= Neil Kessel =

British psychiatrist (1925–2003)

William Ivor Neil Kessel (10 February 1925 – 30 December 2003) was a British psychiatrist with expertise in attempted suicide and alcoholism. He trained at the Maudsley Hospital under Sir Aubrey Lewis, before working with Michael Shepherd at the General Practice Unit. He moved to Edinburgh as part of G. M. Carstairs' unit on Psychiatric Epidemiology, and then on to the University of Manchester as a professor of Psychiatry where he was advisor on alcoholism to the Department of Health and Social Security (DHSS).

==Early life and education==
Kessel was born on 10 February 1925, the only son of a General Practitioner in North London. He was educated at Highgate School, Trinity College, Cambridge, and University College Hospital (UCH). He was awarded Distinction in his Diploma in Psychological Medicine (DPM) (the standard psychiatric qualification at that time) by Sir Aubrey Lewis at the Maudsley Hospital in South London.

== Research ==
He conducted research with Michael Shepherd at the General Practice Research Unit at the Maudsley Hospital, where he contributed the concept of 'conspicuous psychiatric morbidity' - which describes the amount of psychiatric disorder known to a General Practitioner. He also conducted a study on neurotic disorder in general practice with Shepherd. In the early 1960s he moved to the University of Edinburgh as part of a research unit on the Epidemiology of Mental Disorders funded by the Medical Research Council (MRC) which later changed its name to the Unit on Psychiatric Epidemiology.

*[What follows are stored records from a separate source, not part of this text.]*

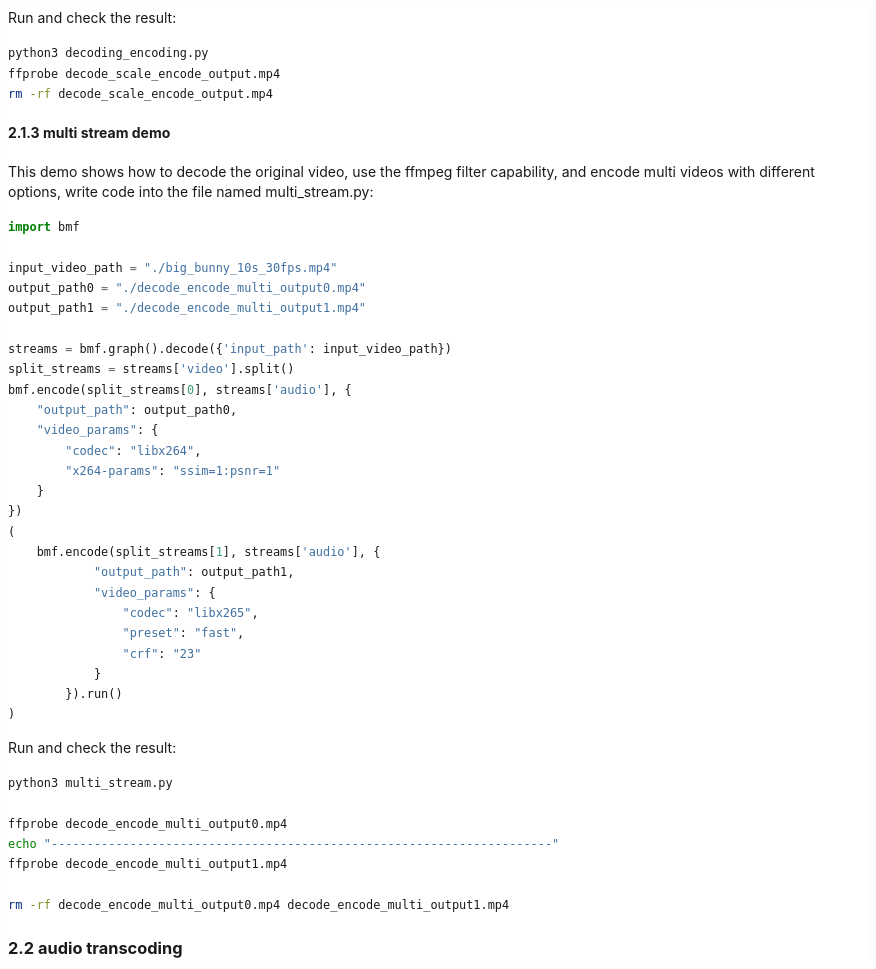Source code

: Run and check the result:

```bash
python3 decoding_encoding.py
ffprobe decode_scale_encode_output.mp4
rm -rf decode_scale_encode_output.mp4
```

#### 2.1.3 multi stream demo

This demo shows how to decode the original video, use the ffmpeg filter capability, and encode multi videos with different options, write code into the file named multi_stream.py:

```python
import bmf

input_video_path = "./big_bunny_10s_30fps.mp4"
output_path0 = "./decode_encode_multi_output0.mp4"
output_path1 = "./decode_encode_multi_output1.mp4"

streams = bmf.graph().decode({'input_path': input_video_path})
split_streams = streams['video'].split()
bmf.encode(split_streams[0], streams['audio'], {
    "output_path": output_path0,
    "video_params": {
        "codec": "libx264",
        "x264-params": "ssim=1:psnr=1"
    }
})
(
    bmf.encode(split_streams[1], streams['audio'], {
            "output_path": output_path1,
            "video_params": {
                "codec": "libx265",
                "preset": "fast",
                "crf": "23"
            }
        }).run()
)
```

Run and check the result:

```bash
python3 multi_stream.py

ffprobe decode_encode_multi_output0.mp4
echo "----------------------------------------------------------------------"
ffprobe decode_encode_multi_output1.mp4

rm -rf decode_encode_multi_output0.mp4 decode_encode_multi_output1.mp4
```

### 2.2 audio transcoding
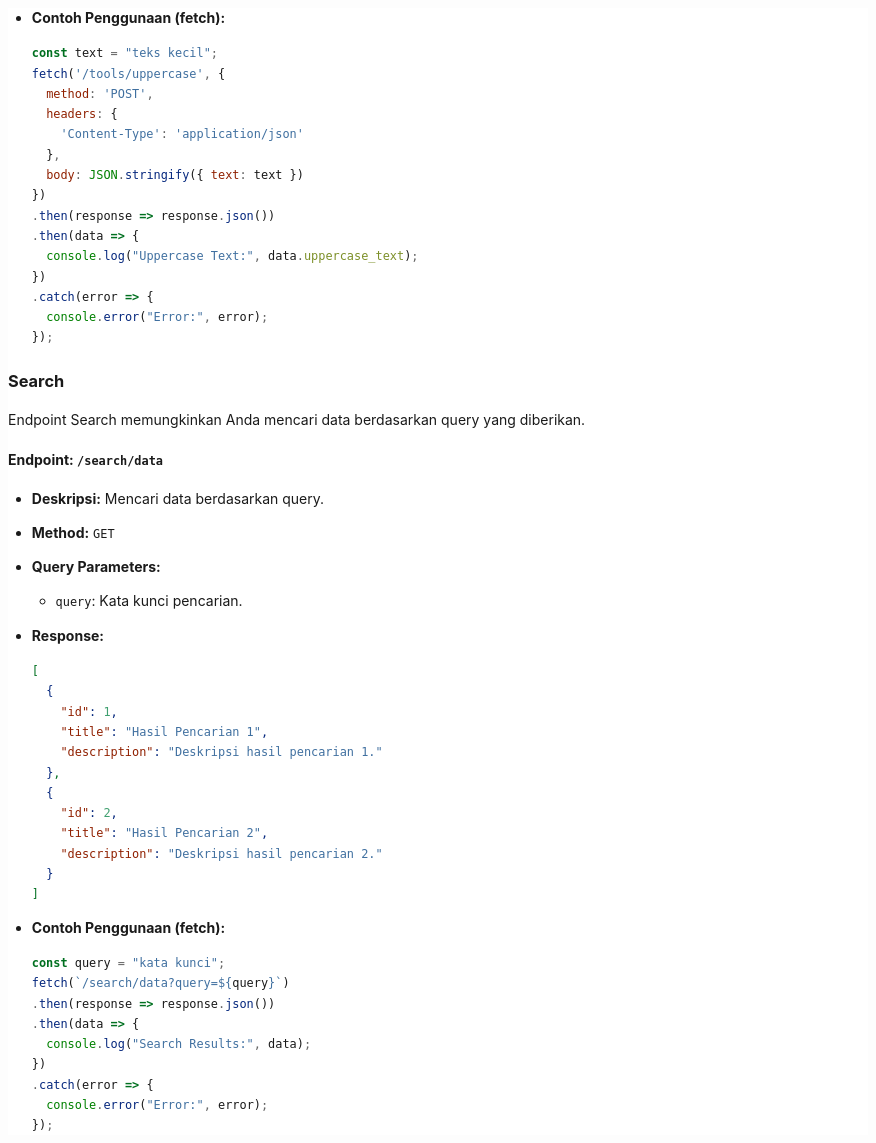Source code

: *   **Contoh Penggunaan (fetch):**

    ```javascript
    const text = "teks kecil";
    fetch('/tools/uppercase', {
      method: 'POST',
      headers: {
        'Content-Type': 'application/json'
      },
      body: JSON.stringify({ text: text })
    })
    .then(response => response.json())
    .then(data => {
      console.log("Uppercase Text:", data.uppercase_text);
    })
    .catch(error => {
      console.error("Error:", error);
    });
    ```

### Search <a name="search"></a>

Endpoint Search memungkinkan Anda mencari data berdasarkan query yang diberikan.

#### Endpoint: `/search/data`

*   **Deskripsi:** Mencari data berdasarkan query.
*   **Method:** `GET`
*   **Query Parameters:**
    *   `query`: Kata kunci pencarian.

*   **Response:**

    ```json
    [
      {
        "id": 1,
        "title": "Hasil Pencarian 1",
        "description": "Deskripsi hasil pencarian 1."
      },
      {
        "id": 2,
        "title": "Hasil Pencarian 2",
        "description": "Deskripsi hasil pencarian 2."
      }
    ]
    ```

*   **Contoh Penggunaan (fetch):**

    ```javascript
    const query = "kata kunci";
    fetch(`/search/data?query=${query}`)
    .then(response => response.json())
    .then(data => {
      console.log("Search Results:", data);
    })
    .catch(error => {
      console.error("Error:", error);
    });
    ```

== Teaching and service development ==
In Manchester Neil Kessel developed the District General Hospital model of psychiatry, overseeing new buildings at Withington Hospital and Manchester Royal Infirmary, and leading on the teaching of medical students and post-graduate doctors. He became Dean of the Medical School at the University of Manchester. He appointed his fellow Maudsley trainee David Goldberg as Professor in Manchester.